Just about halfway between Belfast and Bar Harbor sits Bucksport, a community of 5,000 that welcomed the idea of a large, commercial salmon farm in 2018 after 575 workers had lost their jobs when the local paper mill closed a few years earlier.
Whole Oceans purchased 100 acres at the former mill site to build a $180-million RAS farm. Last December, it added 10 acres in the area of its saltwater intake that would also provide deep water access and a wharf with a warehouse.
In under two years, Whole Oceans secured nine local, state, and federal approvals, getting the greenlight at the end of 2019. By the following spring, the company had brought Michael Thompson on board as senior project coordinator to lead on-site work, including assembling design and construction teams and managing contractors.

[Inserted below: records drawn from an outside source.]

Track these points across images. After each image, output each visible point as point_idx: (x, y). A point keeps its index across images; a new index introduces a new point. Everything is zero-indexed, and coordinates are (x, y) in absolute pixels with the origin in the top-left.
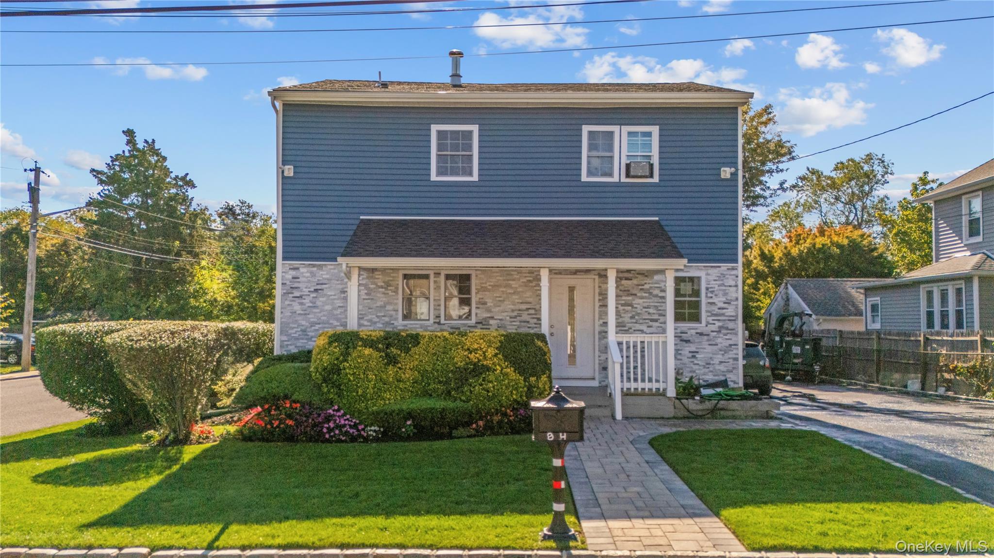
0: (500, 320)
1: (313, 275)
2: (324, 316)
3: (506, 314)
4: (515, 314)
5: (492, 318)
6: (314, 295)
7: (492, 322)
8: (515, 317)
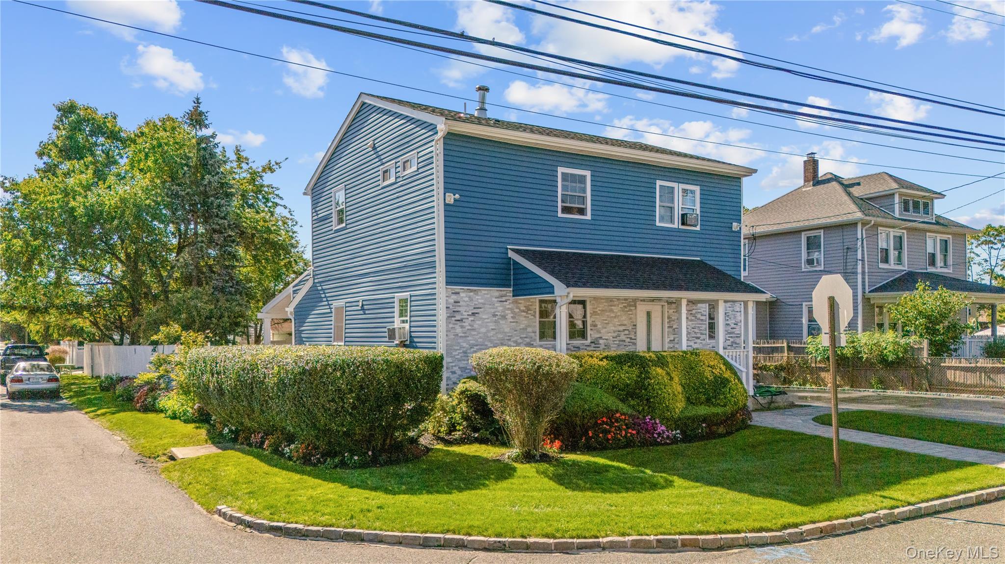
0: (606, 339)
1: (471, 299)
2: (480, 338)
3: (610, 334)
4: (615, 334)
5: (601, 338)
6: (471, 318)
7: (601, 341)
8: (616, 337)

This year, Whole Oceans thought it might get a helping hand from government when a bill was filed in April on behalf of Governor Mills that would exempt land-based aquaculture facilities from certain state building and energy code requirements, just as agricultural buildings are. “In our world, salmon are livestock,” Thompson told Bar Harbor-based MDIslander.
The Sierra Club of Maine provided testimony against the bill, known as LD 1473, and it died in committee.
Cooke Aquaculture of Atlantic Canada has farmed Atlantic salmon in traditional net pens in three areas of Maine since 2004. Its southern-most cages are around Black Island, close to Bar Harbor.
Last August, Cooke self-reported the mass mortality of over 115,000 Atlantic salmon at two southern sites. It said the deaths were a result of low oxygen levels in the pens. Maine Department of Environmental Protection found no violations. The event was an issue of low oxygen in the pens, which is not a compliance issue, it said.
But the news that Friday morning in August about the die-off inflamed a public already smoldering about aquaculture. It came just in time for Sunday’s “Save the Bay” flotilla about 20 miles north as the seagull flies.